The public utility currently generates approximately 95% of the electricity consumed in the country, owning its transmission grid and 60% of the distribution grid, for a total of more than 6 million direct customers served. As an exclusive large-scale vendor, Eskom also exercises a monopsony of power, performing the role of the buyer in the main VREs promotion frameworks.
To favour an efficient and effective energy transition, the Government of South Africa is envisaging to reform Eskom, since phasing out coal while rapidly deploying RES and smart grids require a different and more open market framework. In order to support South African’s decision-making process, RES4Africa’s study identifies and analyses the most emblematic global case studies of power sector reforms, focusing on worldwide experiences of transmission unbundling, economic and tariff regulation of transmission system operators and VRE deployment.
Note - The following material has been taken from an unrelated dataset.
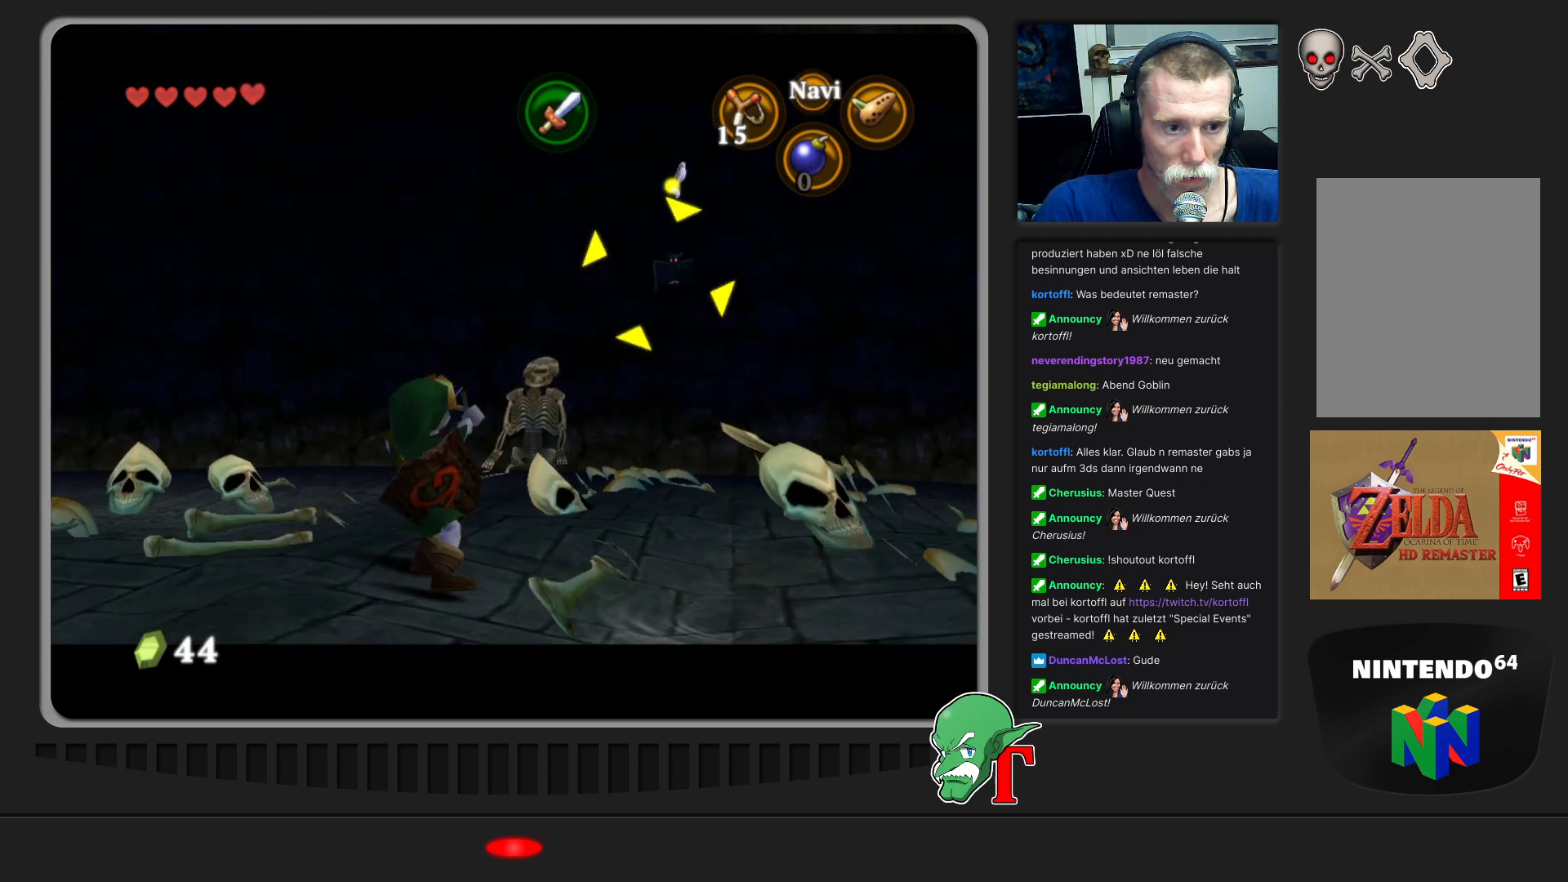
{"buttons": [], "left_stick": "up", "events": [[100, "left_stick", "up"]]}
The report also provides a possible roadmap for the country’s energy transition.
"Renewables and reforms are the two crucial pillars to enable a positive energy transition," said Roberto Vigotti, RES4Africa’s secretary-general. "A strategic reform of the energy system is the key to guarantee a sustainable energy mix for South Africa, improving the quality of the service and increasing the RES generation".
Segomoco Scheppers, group executive for transmission at Eskom, commented: "The support provided by RES4Africa through this research report is highly appreciated. It will serve as an important contribution to the ongoing dialogue among stakeholders regarding the timely development of adequate transmission capacity to integrate new generation capacity including significant renewable generation capacity as per the IRP2019, even as the Eskom Roadmap continues to be rolled out."
"The local government should diversify its service delivery mandate through the integration of high shares of renewable energy penetration in their distribution network,” added Sbu Nthshalintshali, manager renewable energy, City of eThekwini.
"This will create alternative revenue streams while continuing to support the free basic electricity (FBE) provision to the vulnerable and disadvantaged communities. The economic policy on inclusive growth by National Treasury outlines the key measures required to structurally reform the energy sector in South Africa. Economies shrink when there is no proper energy planning and that is already costing South Africa."
"South Africa is on the cusp of a major shift in its energy industry, as the government looks to open up the electricity market, "concluded Caspar Herzberg, president of Middle East and Africa at Schneider Electric. "The country has an opportunity to develop its transmission system by incorporating technologies such as smart grid systems for better management of distributed energy sources such as renewables energy. Those who will benefit the most will be consumers, businesses and South Africa's people."
The webinar offered the cue for a much wider discussion, targeting among others the impact of the unbundled electricity system on the current regulatory framework, the need for major generation integration infrastructure and technology investments and risk and costs' structure in a possible reformed scenario.